The Department Of Education Continued Pushing For More Benefits For Teachers
DEPED – The Department of Education is continuing its push to call for additional benefits to be granted to teachers.
Precious reports also speculated salary increase for public school teachers. The palace also apparently pursued the salary increase for teachers.
On top of this, the Department of Education calls for additional benefits to be granted to public school teachers.
According to Undersecretary Annalyn Sevilla, the department has set to “review and propose additional benefits for public school teachers.” She revealed this information yesterday during her visit at Signal Village National High School in Taguig City.
Education Secretary Leonor Briones and Taguig City Mayor and representative-elect Lani Cayetano also participated in the session.
Recently, Sevilla revealed during a press briefing that DepEd also made a proposal to add the “special hardship” and “teaching overload” allowances as some kind of honoraria to reward teachers for their extended services.
Back in October last year, DepEd released a statement defining the hardship allowance as a form of honorarium for public teachers designated to difficult areas.
Including teachers that work with multi-grade classes or teachers who conduct mobile teaching ops.
Also an overload extra allowance for teachers who work beyond the mandated duty hours and put in over six hours of classroom teaching.
The department has also made a proposal to establish a stable fund to cover teachers’ medical examinations, which would also be considered as a benefit.
A promotions system based on merit or performance was also suggested by the department.

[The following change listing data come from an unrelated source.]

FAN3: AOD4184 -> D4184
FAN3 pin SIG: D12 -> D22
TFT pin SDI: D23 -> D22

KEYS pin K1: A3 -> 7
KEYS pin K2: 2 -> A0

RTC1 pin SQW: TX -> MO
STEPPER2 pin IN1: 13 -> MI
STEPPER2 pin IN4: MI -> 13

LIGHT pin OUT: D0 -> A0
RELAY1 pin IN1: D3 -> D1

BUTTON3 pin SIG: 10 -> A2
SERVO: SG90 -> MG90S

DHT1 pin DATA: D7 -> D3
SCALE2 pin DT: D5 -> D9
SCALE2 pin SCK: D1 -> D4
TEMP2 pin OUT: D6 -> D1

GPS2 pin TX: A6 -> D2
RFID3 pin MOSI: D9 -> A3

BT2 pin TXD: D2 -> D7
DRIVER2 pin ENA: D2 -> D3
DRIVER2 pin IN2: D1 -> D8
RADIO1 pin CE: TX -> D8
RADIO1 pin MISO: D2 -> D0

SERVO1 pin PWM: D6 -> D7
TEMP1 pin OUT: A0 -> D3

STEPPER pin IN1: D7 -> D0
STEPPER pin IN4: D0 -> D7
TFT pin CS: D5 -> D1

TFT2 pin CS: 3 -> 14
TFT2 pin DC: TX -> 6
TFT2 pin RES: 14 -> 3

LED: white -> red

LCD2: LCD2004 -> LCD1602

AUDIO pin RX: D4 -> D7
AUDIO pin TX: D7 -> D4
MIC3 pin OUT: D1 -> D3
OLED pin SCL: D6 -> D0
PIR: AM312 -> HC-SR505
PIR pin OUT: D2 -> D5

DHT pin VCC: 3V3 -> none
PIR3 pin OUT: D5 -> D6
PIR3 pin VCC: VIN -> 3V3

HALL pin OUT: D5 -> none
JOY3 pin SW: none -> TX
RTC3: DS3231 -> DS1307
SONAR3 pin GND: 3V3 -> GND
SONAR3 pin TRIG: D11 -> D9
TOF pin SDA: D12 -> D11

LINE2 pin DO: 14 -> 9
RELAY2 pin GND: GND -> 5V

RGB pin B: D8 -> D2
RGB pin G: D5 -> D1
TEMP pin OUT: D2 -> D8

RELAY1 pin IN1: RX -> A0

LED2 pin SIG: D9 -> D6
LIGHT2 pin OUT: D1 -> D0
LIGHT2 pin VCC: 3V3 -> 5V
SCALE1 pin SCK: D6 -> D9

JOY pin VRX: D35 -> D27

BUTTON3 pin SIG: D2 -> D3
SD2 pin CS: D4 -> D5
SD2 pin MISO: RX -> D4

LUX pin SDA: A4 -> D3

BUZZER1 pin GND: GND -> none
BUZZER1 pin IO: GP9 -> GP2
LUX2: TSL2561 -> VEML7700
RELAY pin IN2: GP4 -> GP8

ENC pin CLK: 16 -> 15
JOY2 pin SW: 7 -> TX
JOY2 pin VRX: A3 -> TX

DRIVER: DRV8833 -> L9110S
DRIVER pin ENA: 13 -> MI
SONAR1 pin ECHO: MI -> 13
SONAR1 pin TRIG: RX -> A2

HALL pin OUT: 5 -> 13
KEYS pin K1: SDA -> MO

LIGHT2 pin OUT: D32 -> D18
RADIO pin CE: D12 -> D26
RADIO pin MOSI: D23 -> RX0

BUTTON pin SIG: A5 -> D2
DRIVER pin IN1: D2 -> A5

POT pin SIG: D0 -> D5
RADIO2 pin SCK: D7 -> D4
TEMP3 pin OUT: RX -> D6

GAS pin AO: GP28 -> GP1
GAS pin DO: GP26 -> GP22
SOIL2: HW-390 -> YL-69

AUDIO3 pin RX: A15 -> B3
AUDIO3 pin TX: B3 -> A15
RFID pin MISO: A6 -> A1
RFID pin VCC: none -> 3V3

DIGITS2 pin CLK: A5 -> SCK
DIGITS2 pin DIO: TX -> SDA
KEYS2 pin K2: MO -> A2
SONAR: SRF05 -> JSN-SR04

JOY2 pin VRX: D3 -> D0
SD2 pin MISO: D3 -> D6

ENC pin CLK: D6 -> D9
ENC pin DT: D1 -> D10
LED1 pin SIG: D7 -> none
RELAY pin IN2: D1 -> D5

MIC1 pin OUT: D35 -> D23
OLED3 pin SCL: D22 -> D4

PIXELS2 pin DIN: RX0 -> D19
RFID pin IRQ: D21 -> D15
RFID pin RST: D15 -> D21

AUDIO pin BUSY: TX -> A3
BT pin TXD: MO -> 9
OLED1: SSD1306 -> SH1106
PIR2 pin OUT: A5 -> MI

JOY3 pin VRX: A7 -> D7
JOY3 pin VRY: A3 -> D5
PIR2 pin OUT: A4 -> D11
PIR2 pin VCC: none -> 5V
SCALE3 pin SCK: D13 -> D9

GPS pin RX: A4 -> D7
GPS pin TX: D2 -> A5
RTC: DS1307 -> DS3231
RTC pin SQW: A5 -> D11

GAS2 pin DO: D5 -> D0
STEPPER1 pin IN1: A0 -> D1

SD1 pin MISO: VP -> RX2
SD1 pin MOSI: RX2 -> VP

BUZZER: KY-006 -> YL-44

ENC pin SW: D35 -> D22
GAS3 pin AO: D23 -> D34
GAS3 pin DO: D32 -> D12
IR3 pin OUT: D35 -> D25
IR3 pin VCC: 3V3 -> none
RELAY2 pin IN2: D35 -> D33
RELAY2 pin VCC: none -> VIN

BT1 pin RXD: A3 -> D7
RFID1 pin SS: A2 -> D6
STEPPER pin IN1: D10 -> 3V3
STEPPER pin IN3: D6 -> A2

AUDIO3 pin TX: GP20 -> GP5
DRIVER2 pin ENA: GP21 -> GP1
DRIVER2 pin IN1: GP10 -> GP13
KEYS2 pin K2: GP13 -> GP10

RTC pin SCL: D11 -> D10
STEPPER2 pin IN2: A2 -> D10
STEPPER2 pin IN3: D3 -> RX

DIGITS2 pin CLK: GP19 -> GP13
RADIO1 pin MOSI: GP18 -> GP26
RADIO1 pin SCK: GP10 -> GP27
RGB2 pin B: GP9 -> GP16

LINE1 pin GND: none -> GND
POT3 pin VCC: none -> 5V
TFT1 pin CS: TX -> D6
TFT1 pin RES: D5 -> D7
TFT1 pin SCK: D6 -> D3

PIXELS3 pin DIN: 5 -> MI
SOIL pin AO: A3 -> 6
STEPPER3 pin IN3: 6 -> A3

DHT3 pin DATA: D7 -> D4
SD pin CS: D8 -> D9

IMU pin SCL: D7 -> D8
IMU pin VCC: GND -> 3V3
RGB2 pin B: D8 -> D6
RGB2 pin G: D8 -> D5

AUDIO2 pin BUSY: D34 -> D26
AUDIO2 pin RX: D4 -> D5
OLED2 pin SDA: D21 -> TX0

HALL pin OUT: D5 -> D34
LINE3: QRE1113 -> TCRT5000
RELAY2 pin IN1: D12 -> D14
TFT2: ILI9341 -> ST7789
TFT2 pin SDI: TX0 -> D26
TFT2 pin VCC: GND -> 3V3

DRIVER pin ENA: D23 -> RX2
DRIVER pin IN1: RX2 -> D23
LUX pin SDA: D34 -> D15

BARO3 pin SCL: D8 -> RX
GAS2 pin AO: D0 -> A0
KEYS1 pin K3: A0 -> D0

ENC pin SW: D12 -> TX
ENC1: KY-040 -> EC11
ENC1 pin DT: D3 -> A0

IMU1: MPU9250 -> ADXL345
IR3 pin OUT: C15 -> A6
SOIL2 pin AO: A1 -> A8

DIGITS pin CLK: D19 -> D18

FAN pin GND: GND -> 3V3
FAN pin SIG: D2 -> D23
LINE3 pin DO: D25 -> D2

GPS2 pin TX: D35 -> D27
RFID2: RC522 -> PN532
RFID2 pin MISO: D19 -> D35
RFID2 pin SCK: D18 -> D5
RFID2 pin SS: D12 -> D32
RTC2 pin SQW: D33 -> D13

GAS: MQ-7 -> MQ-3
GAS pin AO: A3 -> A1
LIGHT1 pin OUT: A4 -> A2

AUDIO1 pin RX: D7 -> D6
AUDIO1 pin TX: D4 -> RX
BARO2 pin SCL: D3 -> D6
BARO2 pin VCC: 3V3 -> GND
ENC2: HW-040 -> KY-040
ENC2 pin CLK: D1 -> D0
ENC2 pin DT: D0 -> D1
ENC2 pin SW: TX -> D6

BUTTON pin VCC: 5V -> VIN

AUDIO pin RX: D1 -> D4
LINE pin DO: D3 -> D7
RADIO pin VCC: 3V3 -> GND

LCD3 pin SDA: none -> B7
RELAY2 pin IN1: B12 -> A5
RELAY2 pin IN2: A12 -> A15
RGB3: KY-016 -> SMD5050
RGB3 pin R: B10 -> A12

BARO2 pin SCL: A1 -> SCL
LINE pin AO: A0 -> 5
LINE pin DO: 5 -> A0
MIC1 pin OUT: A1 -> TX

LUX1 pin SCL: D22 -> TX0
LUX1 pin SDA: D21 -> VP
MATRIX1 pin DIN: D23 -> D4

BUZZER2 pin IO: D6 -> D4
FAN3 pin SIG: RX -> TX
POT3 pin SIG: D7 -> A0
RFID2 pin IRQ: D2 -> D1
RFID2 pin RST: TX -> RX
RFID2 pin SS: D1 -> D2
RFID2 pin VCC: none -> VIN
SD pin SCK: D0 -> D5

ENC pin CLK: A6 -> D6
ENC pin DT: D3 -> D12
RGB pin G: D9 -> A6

This is to ensure that teachers’ professional careers will not be stagnant from the beginning until they retire.
To successfully pursure this, however, Briones said that the government would have to take extra taxes to provide the needed fund for the salary increase.
She revealed the possible cost that it would take to implement the salary increase in her statement:
“If you think over 900,000 teachers will have an increase of P10,000, it will cost us P150 billion on top of the more than P500-billion budget… Let us ask our citizens, are you ready to pay P150 billion more?”
This is based on an article from Philstar.
That is all there is to it, at least for now. We’ll post updates as soon as we got them.